CVE-2022-50973

Yonyou Network Technology Co. · KSOA

Yonyou KSOA 9.0 is vulnerable to unauthenticated arbitrary file uploads via the ImageUpload servlet, allowing remote attackers to execute arbitrary code by uploading malicious JSP files.

Executive summary

An unauthenticated remote code execution vulnerability in Yonyou KSOA 9.0 poses a critical risk to organizational systems due to confirmed active exploitation in the wild.

Vulnerability

The application fails to perform authentication or file validation within the com.sksoft.bill.ImageUpload servlet.
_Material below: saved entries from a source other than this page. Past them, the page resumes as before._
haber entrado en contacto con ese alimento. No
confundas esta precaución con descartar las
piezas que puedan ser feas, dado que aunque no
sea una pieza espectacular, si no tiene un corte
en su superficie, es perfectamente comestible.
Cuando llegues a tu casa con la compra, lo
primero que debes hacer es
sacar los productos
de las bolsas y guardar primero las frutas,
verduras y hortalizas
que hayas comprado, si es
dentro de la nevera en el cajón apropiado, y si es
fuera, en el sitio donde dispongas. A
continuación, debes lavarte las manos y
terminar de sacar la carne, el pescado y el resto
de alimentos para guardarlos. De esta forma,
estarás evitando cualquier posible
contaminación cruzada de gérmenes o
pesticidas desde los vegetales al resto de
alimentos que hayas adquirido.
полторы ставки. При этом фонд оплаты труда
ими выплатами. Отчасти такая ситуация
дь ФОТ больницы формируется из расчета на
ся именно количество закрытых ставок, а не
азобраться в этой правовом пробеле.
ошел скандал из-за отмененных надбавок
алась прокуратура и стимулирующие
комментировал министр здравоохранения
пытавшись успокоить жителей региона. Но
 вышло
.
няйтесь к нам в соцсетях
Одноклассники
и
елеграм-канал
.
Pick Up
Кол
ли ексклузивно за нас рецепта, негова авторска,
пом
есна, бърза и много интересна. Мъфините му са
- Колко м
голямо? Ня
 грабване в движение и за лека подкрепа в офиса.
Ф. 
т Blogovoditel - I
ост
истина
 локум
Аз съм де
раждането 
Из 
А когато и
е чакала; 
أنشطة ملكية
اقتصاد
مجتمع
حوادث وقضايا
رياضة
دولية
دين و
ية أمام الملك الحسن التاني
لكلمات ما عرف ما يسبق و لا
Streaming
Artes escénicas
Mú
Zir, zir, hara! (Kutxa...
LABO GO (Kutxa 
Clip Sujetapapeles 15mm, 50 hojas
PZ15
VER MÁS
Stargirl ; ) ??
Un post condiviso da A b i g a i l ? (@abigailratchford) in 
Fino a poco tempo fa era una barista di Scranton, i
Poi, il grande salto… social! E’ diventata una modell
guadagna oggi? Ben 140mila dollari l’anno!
Unauthenticated attackers can upload and execute arbitrary JSP webshells by manipulating filepath and filename parameters.

Business impact

With a CVSS score of 9.8, this vulnerability represents an extreme risk, enabling full system compromise. Successful exploitation grants attackers persistent access to the underlying server, potentially leading to total data exfiltration, lateral movement within the internal network, and severe reputational damage.

Remediation

Immediate Action: Update Yonyou KSOA to the latest patched version provided by the vendor immediately, as exploitation is confirmed to be occurring in the wild.
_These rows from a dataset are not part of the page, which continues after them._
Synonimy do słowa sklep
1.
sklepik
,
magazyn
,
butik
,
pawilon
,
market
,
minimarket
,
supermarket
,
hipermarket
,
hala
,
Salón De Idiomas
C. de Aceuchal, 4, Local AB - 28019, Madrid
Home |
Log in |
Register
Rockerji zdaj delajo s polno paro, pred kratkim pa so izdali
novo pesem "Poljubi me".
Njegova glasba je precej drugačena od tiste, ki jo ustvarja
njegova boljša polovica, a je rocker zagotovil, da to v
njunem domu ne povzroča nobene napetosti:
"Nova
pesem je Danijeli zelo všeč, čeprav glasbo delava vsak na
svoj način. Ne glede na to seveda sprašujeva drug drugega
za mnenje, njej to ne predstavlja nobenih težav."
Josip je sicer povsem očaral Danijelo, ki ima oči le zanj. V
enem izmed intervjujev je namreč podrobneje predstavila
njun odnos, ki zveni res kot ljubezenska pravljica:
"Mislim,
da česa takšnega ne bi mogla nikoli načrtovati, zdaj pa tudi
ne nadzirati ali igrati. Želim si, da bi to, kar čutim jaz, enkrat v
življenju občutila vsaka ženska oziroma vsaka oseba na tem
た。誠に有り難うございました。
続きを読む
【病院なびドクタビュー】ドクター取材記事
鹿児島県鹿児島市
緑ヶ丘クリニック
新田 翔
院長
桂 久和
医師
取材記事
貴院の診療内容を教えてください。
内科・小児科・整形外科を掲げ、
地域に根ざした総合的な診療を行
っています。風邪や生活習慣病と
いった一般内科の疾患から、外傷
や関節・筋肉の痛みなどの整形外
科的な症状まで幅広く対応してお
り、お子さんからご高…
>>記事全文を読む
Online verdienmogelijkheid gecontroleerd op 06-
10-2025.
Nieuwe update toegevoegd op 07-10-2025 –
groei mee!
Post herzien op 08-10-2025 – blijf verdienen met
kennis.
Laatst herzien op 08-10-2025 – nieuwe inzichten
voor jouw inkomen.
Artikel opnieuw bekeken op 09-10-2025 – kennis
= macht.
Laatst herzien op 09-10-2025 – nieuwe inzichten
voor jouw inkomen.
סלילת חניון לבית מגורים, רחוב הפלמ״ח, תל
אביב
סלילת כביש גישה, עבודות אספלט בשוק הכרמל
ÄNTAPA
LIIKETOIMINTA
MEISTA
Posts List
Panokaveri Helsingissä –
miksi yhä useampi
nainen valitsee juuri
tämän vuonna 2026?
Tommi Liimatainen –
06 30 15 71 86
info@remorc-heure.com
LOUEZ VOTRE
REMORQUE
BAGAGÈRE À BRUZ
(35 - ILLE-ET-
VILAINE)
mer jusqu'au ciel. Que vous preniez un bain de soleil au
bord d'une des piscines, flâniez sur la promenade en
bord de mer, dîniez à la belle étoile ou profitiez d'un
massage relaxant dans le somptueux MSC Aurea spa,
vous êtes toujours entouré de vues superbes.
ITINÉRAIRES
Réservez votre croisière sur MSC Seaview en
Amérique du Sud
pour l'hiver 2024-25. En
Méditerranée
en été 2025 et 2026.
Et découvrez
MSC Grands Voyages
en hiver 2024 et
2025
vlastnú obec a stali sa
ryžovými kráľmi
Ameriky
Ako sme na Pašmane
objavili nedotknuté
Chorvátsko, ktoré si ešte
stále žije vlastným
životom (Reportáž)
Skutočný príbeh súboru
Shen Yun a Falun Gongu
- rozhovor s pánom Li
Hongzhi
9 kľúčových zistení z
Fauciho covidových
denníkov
Proactive Monitoring: Inspect web server logs for suspicious POST requests directed at the ImageUpload servlet and search for unauthorized JSP files within the /pictures/ directory.

Compensating Controls: Deploy a Web Application Firewall (WAF) rule to block requests containing suspicious filename extensions or path traversal characters directed at the identified servlet.

Exploitation status

Public Exploit Available: Not specified

Analyst recommendation

Given the confirmed active exploitation and the high severity of this remote code execution vulnerability, administrators must prioritize this update above all other maintenance tasks. Failure to remediate could result in a complete compromise of the hosting server and surrounding network infrastructure.